The gene encoding the pyruvated mannose-specific xanthan lyase of P . alginolyticus XL-1, designated xalA , was isolated. The xalA gene encodes a 936-amino acid protein, including a 36-amino acid signal sequence. The XalA protein belongs to polysaccharide lyase family 8, which until now only contained chondroitinases and hyaluronate lyases. The part of the xalA gene encoding the 900-amino acid, 96,887-Da mature enzyme was expressed functionally in Escherichia coli . Like the native enzyme, the recombinant enzyme is specific for pyruvated xanthan. Heterologous production of XalA in E. coli increased the volumetric productivity by a factor 30, compared to production by P. alginolyticus . The recombinant xanthan lyase was used as a tool to modify xanthan, which resulted in a dramatic loss of the capacity to form gels with locust bean gum.

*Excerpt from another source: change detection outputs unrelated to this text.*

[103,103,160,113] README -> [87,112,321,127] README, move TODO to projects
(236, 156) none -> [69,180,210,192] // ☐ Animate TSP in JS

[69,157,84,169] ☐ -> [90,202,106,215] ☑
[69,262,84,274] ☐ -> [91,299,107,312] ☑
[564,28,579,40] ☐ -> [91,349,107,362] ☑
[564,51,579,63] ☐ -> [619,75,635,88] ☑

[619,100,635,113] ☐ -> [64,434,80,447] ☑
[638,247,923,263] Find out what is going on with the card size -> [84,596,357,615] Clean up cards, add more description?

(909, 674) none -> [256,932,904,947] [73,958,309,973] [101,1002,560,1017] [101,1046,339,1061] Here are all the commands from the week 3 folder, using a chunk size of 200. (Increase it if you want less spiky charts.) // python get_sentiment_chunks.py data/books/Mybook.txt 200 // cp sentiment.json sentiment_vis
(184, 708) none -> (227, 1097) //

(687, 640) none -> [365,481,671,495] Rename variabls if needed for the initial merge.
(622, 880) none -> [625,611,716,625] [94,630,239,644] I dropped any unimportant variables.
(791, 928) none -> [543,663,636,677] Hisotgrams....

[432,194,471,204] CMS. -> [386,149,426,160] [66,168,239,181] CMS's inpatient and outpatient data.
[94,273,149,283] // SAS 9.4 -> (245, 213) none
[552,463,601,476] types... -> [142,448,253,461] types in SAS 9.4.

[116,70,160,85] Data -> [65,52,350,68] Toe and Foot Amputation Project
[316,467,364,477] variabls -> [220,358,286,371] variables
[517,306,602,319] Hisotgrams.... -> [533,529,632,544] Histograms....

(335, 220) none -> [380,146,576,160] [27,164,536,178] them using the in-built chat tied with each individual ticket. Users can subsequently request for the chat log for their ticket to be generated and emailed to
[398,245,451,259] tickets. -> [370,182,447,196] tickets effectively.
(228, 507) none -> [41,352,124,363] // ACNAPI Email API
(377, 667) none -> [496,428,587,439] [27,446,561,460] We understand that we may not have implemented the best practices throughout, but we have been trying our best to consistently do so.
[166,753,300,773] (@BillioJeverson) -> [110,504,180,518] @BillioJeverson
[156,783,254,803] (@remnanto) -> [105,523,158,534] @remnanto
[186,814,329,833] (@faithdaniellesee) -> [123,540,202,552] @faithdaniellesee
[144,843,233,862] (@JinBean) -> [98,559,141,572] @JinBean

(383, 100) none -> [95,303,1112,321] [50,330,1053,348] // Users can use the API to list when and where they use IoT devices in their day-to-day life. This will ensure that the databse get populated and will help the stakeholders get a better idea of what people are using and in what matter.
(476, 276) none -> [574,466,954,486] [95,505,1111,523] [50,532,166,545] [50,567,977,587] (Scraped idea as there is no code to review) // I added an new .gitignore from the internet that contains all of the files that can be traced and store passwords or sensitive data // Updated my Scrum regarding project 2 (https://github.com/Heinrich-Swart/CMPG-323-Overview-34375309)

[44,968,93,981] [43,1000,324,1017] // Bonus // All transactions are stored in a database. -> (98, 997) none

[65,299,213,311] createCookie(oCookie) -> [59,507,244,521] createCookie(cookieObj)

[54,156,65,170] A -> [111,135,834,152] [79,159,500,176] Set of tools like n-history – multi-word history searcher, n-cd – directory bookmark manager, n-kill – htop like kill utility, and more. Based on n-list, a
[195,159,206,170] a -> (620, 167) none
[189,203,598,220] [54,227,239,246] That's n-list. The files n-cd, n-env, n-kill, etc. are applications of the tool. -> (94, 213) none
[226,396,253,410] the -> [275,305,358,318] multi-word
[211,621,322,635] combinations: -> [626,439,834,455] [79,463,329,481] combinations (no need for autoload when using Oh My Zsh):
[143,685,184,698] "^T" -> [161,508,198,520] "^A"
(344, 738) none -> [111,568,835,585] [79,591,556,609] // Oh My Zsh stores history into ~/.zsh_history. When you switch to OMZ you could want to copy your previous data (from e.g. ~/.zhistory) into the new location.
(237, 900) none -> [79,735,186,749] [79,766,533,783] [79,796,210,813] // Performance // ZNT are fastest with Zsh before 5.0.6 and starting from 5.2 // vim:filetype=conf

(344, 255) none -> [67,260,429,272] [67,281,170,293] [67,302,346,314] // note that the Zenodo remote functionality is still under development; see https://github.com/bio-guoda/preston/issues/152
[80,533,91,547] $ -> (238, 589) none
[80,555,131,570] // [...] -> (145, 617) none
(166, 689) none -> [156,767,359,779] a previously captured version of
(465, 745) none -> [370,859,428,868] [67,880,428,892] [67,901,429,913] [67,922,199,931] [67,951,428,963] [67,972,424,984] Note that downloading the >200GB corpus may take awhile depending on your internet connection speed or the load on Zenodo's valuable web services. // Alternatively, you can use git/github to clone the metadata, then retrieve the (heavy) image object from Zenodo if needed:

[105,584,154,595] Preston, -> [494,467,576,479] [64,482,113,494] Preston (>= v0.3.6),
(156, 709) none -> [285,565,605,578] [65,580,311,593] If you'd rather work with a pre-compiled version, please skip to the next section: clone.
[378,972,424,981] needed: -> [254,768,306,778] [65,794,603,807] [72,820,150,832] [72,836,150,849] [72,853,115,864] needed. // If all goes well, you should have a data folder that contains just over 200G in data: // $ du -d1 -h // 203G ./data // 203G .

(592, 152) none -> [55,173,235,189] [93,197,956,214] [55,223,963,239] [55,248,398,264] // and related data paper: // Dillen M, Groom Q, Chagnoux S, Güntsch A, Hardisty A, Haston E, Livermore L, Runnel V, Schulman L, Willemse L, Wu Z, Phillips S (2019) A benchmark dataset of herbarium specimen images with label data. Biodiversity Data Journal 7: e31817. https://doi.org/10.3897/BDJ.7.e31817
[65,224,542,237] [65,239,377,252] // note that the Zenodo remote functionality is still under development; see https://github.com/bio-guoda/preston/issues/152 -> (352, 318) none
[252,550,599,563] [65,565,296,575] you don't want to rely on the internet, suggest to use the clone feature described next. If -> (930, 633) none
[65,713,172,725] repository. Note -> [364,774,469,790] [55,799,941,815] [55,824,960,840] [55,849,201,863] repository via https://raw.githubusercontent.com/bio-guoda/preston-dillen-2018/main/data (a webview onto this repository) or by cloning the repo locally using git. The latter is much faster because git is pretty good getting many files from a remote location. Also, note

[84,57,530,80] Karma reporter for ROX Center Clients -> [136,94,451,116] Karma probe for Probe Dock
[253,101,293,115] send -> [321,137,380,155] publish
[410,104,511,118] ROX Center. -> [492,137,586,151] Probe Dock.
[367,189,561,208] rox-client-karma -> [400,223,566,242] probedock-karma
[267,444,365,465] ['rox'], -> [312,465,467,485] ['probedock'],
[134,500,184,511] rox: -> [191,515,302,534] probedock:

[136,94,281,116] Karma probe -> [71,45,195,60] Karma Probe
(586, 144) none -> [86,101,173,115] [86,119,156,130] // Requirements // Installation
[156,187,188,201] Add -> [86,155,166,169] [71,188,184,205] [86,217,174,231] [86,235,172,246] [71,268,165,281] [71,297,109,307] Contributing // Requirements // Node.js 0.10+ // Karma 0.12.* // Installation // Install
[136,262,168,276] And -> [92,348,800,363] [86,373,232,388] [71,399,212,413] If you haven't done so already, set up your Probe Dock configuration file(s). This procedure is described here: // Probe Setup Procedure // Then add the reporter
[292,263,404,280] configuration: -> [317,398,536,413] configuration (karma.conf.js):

Besides xanthan lyase, P. alginolyticus XL-1 produces other enzymes that could be useful for xanthan modification, such as a xanthan deacetylase and an enzyme releasing uronic acid, or uronic acid-containing oligosaccharides, from xanthan lyase-modified xanthan. Since these enzymes were produced at very low titers, P. alginolyticus XL-1 is not a suitable production organism for xanthan-modifying enzymes. Strain XL-1 may be very useful, however, as a source of genes for heterologous production of xanthan-modifying enzymes.